TSK'dan casusluk açıklaması!
.
Genelkurmay Başkanlığı, “İzmir Askeri Casusluk Dava dosyasındaki belgelerle ilgili askeri bilirkişi raporunu hazırlayan heyete Orgeneral Hulusi Akar'ın baskı yaptığı” iddiasının doğru olmadığını belirtti.
Genelkurmay Başkanlığı, İzmir 12’nci Ağır Ceza Mahkemesi’nde görülmekte olan ve bazı TSK personelinin yargılandığı “gizli bilgi belge bulundurma” davasında istenen belgelerin herhangi bir personelin baskı ve telkinde bulunmasına imkan verilmeyecek tarzda incelenmesine imkan tanındığını bildirdi.
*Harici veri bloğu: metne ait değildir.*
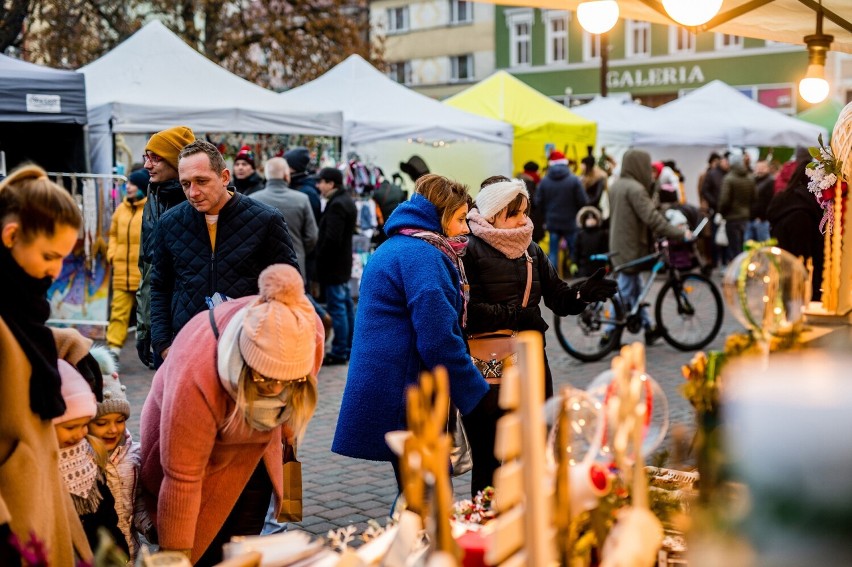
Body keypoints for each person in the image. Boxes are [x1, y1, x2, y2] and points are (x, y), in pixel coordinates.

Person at [140, 264, 324, 565]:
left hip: (255, 452)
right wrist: (175, 557)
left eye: (290, 383)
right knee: (202, 544)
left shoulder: (307, 329)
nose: (279, 389)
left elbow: (288, 424)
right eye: (267, 381)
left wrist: (287, 450)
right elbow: (182, 480)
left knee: (242, 545)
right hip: (190, 448)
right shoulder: (195, 371)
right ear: (245, 367)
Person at [332, 174, 493, 496]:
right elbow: (438, 341)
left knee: (418, 490)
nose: (465, 229)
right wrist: (478, 396)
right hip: (406, 392)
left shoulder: (402, 246)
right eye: (461, 219)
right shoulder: (423, 256)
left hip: (396, 384)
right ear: (440, 215)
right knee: (427, 496)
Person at [462, 177, 616, 491]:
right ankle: (486, 524)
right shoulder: (469, 250)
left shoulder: (531, 248)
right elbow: (466, 311)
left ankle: (527, 524)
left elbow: (558, 298)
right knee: (489, 455)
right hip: (487, 362)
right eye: (515, 213)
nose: (524, 220)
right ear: (493, 213)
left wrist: (582, 294)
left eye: (525, 211)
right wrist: (515, 315)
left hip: (531, 359)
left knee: (533, 448)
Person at [0, 165, 92, 565]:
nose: (56, 272)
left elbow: (20, 340)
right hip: (11, 513)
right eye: (50, 256)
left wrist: (69, 345)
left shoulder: (19, 301)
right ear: (11, 236)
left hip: (31, 494)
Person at [149, 140, 299, 366]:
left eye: (202, 181)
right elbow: (160, 286)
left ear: (224, 177)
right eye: (185, 184)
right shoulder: (169, 223)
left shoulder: (265, 219)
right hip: (188, 347)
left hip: (248, 347)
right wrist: (163, 345)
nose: (194, 192)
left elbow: (289, 285)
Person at [607, 150, 690, 345]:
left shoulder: (617, 185)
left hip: (621, 243)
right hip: (631, 246)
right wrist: (679, 234)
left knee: (636, 288)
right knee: (626, 290)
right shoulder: (635, 189)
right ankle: (609, 334)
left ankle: (649, 327)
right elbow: (651, 218)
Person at [53, 360, 128, 558]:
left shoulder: (90, 452)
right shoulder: (46, 467)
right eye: (70, 427)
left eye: (84, 425)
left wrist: (118, 549)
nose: (80, 434)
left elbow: (106, 511)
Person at [136, 126, 196, 369]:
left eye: (155, 158)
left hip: (193, 322)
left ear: (175, 161)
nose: (147, 165)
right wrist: (145, 328)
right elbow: (148, 270)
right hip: (163, 321)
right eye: (146, 157)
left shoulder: (200, 201)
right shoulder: (155, 196)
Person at [89, 370, 152, 562]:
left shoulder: (135, 455)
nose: (113, 429)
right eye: (102, 423)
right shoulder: (82, 463)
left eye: (120, 421)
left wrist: (150, 526)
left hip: (131, 554)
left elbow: (139, 502)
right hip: (97, 558)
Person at [252, 157, 318, 284]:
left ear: (266, 175)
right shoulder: (302, 199)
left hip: (262, 268)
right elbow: (312, 236)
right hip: (295, 266)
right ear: (286, 175)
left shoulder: (253, 200)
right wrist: (298, 250)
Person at [106, 168, 148, 365]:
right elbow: (112, 234)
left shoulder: (150, 210)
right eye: (127, 183)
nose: (128, 187)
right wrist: (112, 253)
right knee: (118, 313)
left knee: (148, 315)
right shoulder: (120, 210)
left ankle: (152, 351)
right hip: (122, 272)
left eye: (133, 184)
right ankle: (113, 350)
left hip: (143, 274)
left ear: (142, 188)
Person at [315, 167, 357, 365]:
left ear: (331, 183)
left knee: (338, 306)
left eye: (321, 181)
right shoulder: (345, 200)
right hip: (342, 263)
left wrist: (319, 257)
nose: (318, 185)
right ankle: (348, 346)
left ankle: (340, 349)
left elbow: (332, 238)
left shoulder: (337, 204)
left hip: (334, 265)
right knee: (346, 304)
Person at [766, 159, 824, 301]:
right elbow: (802, 256)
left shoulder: (790, 200)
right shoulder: (802, 211)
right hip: (800, 286)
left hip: (783, 277)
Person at [536, 150, 588, 275]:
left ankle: (553, 279)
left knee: (553, 252)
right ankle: (576, 276)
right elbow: (583, 200)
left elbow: (538, 202)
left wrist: (546, 215)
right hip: (571, 221)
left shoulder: (544, 181)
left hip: (552, 222)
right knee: (573, 250)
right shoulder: (574, 180)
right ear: (565, 164)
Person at [719, 153, 756, 264]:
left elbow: (724, 200)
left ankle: (737, 274)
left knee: (734, 249)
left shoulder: (729, 179)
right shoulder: (750, 177)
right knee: (744, 247)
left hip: (732, 218)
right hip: (746, 217)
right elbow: (755, 197)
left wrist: (721, 212)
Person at [573, 206, 609, 278]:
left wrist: (607, 263)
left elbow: (606, 249)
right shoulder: (580, 235)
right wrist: (574, 263)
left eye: (593, 218)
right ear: (584, 220)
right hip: (584, 267)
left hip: (599, 266)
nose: (591, 220)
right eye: (588, 219)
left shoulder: (602, 234)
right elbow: (576, 250)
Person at [746, 159, 775, 242]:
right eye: (758, 167)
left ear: (768, 168)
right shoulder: (753, 181)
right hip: (750, 219)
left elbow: (769, 202)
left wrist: (762, 217)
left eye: (762, 167)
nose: (760, 169)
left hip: (762, 221)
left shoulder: (770, 181)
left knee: (763, 248)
Genelkurmay Başkanlığı, internet sitesi üzerinden “Devam etmekte olan soruşturma ve davalar” konusunda bir açıklama yaptı. Genelkurmay Başkanlığı’nın açıklaması şöyle:
“Genelkurmay Başkanlığınca, devam etmekte olan soruşturma ve davalarla ilgili olarak; adli makamların karar ve taleplerine, hukuka bağlılık ilkesi temelinde, ilgili mevzuat hükümleri doğrultusunda işlem yapılmasına büyük önem verilmektedir.
Bu kapsamda; İzmir 12’nci Ağır Ceza Mahkemesinde görülmekte olan ve bazı Türk Silahlı Kuvvetleri personelinin de yargılandığı davanın soruşturma aşamasında, İzmir Cumhuriyet Başsavcılığının yazısı üzerine, incelemesi talep edilen belgelerle ilgili incelemenin herhangi bir personelin baskı ve telkinde bulunmasına imkan verilmeyecek tarzda, hukuka uygun olarak ve objektif bir şekilde gerçekleştirilmesi sağlanmıştır.”
İDDİA
Bazı internet sitelerinde ve basında Kara Kuvvetleri Komutanlığı'na atanan Orgeneral Hulusi Akar'ın İzmir'deki Askeri Casusluk dava dosyasında bulunan belgelerle ilgili askeri bilirkişi raporunu yazan heyete baskı uyguladığı iddia edilmişti. Avukat Nevzat Güleşen, kendisine ulaşan bu bilgiyi kamuoyuyla paylaşmıştı.
Askeri Casusluk Savcısı Zafer Kılınç dosyadaki askeri belgeler için Genelkurmay'dan bilirkişi raporu istemişti. Eylül 2012'de hazırlanan askeri bilirkişi raporu sanıkların lehine çıkmıştı. Avukat Güleşen ise raporun ardından yaşananları anlatırken savcının bu yazısı üzerine Genelkurmay'dan ikinci bilirkişi raporunun gönderildiğini iddia etmişti. Genelkurmay'dan gönderilen ikinci raporda, aynı belgeler hakkında yapılan değerlendirmeler bu kez sanıkların aleyhine döndü. Güleşen de, Orgeneral Hulusi Akar'ın mahkemede tanık olarak dinlenmesi için talepte bulundu.